I find that I needed an ExternalTokenizer with { extend: true }
for that. Only I find that when using the external tokenizer, precedence seems to be ignored. I have Plus
and Times
, where Times
requires an (external) whitespace
token between the first expression
and the "*"
.
I hope this inspector shows the problem: Lezer Debugger / Michiel Dral | Observable
For the input A * B + C
(This is also a test for whether the inspector even works correctly )
As you can see, the Times(Plus(...))
and Plus(Times(...))
both reach the end, and I guess lezer chooses randomly. The grammar needs the "(" expression "*" ")"
rule as well, where the "*"
after an expression seems to be the essential part. Oddly enough, both (A * B + C*)
and A + B * C
both have the correct precedence…
Hope this problem makes some kind of sense
Here is the grammar:
@precedence {
times @left
plus @left
}
@top SourceFile {
expression
}
expression {
Identifier |
Plus |
Times |
MacroExpression
}
Times {
expression
!times
// I could put 'whitespace' before and after this and the
// plus operator, but this whitespace is the only one necessary
// for the effect
whitespace
"*"
expression
}
Plus {
expression
!plus
"+"
expression
}
MacroExpression {
// Necessary parts here are the opening "("

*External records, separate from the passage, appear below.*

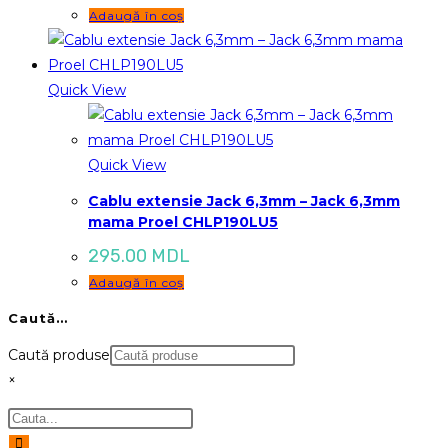
Adaugă în coș
Quick View
Quick View
Cablu extensie Jack 6,3mm – Jack 6,3mm
mama Proel CHLP190LU5
295.00
MDL
Adaugă în coș
Caută…
Caută produse
×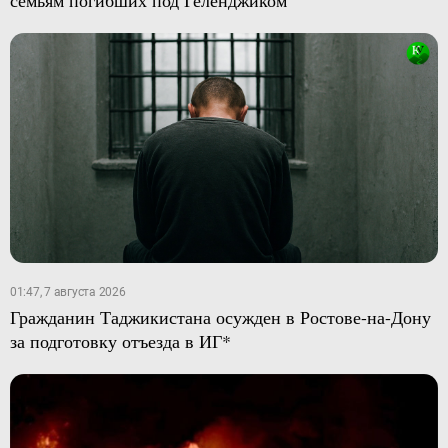
01:47, 7 августа 2026
Гражданин Таджикистана осужден в Ростове-на-Дону
за подготовку отъезда в ИГ*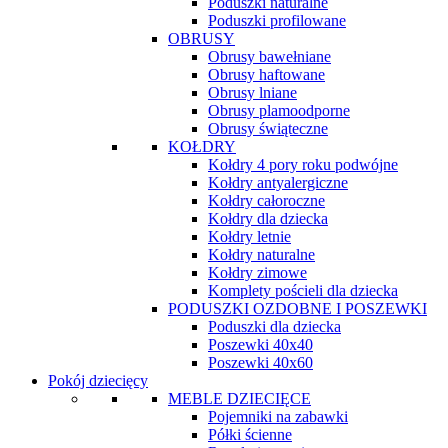
Poduszki naturalne
Poduszki profilowane
OBRUSY
Obrusy bawełniane
Obrusy haftowane
Obrusy lniane
Obrusy plamoodporne
Obrusy świąteczne
KOŁDRY
Kołdry 4 pory roku podwójne
Kołdry antyalergiczne
Kołdry całoroczne
Kołdry dla dziecka
Kołdry letnie
Kołdry naturalne
Kołdry zimowe
Komplety pościeli dla dziecka
PODUSZKI OZDOBNE I POSZEWKI
Poduszki dla dziecka
Poszewki 40x40
Poszewki 40x60
Pokój dziecięcy
MEBLE DZIECIĘCE
Pojemniki na zabawki
Półki ścienne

// and the 'expression "*"' without 'whitespace' in between them.
"(" expression "*" ")"
}
@skip { " " }
@external tokens layout from "./index.tokens.js" {
whitespace
}
@tokens {
Identifier { $[A-Z]+ }
"::" "()"
}
with ExternalTokenizer
import { ExternalTokenizer } from "@lezer/lr";
import * as terms from "./index.terms.js";
const CHAR_SPACE = " ".codePointAt(0);
export const layout = new ExternalTokenizer(
(input, stack) => {
if (
(input.peek(-1) === CHAR_SPACE || input.peek(0) === CHAR_SPACE) &&
stack.canShift(terms.whitespace)
) {
input.acceptToken(terms.whitespace, 0);
return;
}
},
{ extend: true }
);